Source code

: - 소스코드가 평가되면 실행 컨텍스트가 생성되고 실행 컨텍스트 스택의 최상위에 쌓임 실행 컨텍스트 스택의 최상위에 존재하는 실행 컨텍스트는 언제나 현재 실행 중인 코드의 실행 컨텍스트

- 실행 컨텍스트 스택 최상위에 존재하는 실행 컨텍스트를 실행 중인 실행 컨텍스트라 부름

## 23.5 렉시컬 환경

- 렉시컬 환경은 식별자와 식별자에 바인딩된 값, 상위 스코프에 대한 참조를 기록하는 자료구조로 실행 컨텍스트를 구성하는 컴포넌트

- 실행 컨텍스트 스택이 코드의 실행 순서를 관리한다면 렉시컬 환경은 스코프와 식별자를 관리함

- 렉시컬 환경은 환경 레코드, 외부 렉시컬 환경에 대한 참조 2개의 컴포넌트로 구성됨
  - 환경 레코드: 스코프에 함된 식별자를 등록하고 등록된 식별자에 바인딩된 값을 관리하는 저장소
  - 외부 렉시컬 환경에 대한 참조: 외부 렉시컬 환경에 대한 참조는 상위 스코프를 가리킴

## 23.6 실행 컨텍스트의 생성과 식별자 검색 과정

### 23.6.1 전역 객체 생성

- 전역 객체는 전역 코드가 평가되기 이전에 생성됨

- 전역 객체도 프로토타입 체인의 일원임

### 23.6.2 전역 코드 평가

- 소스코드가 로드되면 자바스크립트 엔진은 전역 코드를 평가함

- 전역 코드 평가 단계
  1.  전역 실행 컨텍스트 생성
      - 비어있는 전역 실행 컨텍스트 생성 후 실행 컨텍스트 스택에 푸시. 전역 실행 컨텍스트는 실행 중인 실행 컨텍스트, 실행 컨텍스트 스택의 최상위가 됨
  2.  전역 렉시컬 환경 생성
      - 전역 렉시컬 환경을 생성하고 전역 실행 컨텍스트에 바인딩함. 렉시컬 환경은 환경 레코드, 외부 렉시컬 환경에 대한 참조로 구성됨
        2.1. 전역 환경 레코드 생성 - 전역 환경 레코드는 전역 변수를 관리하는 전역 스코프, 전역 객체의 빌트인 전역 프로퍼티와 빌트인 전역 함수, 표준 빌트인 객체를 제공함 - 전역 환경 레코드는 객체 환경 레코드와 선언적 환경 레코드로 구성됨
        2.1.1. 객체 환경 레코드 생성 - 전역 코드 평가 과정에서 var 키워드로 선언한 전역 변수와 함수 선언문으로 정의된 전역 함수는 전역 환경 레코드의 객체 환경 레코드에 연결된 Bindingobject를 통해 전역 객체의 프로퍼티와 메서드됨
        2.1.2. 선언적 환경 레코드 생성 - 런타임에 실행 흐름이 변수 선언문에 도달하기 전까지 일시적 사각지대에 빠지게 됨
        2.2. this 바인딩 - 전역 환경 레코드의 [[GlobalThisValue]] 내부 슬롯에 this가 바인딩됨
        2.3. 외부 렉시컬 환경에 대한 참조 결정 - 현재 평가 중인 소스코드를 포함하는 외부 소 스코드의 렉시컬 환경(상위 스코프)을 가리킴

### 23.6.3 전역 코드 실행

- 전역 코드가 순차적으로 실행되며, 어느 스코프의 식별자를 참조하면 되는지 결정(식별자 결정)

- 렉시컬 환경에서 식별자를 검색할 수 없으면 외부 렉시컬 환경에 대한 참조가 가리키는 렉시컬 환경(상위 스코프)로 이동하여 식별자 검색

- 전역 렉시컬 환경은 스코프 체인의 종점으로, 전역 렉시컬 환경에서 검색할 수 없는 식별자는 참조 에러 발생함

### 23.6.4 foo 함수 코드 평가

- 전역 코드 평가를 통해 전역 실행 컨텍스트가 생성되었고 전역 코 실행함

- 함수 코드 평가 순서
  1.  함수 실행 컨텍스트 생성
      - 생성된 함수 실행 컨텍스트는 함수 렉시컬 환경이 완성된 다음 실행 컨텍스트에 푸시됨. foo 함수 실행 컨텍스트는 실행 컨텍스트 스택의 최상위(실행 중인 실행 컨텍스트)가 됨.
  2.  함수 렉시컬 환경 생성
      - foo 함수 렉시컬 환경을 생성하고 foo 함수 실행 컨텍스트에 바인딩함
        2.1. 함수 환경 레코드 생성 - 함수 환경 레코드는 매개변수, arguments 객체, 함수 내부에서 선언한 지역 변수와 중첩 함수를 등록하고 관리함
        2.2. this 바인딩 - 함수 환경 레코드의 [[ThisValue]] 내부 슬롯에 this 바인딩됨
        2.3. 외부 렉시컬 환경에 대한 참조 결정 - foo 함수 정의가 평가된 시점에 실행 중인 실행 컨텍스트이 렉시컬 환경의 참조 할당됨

※

## What is expected
Determine how many lines of the listing above include the word "관리하는", and report that number only.

## Problem solution
2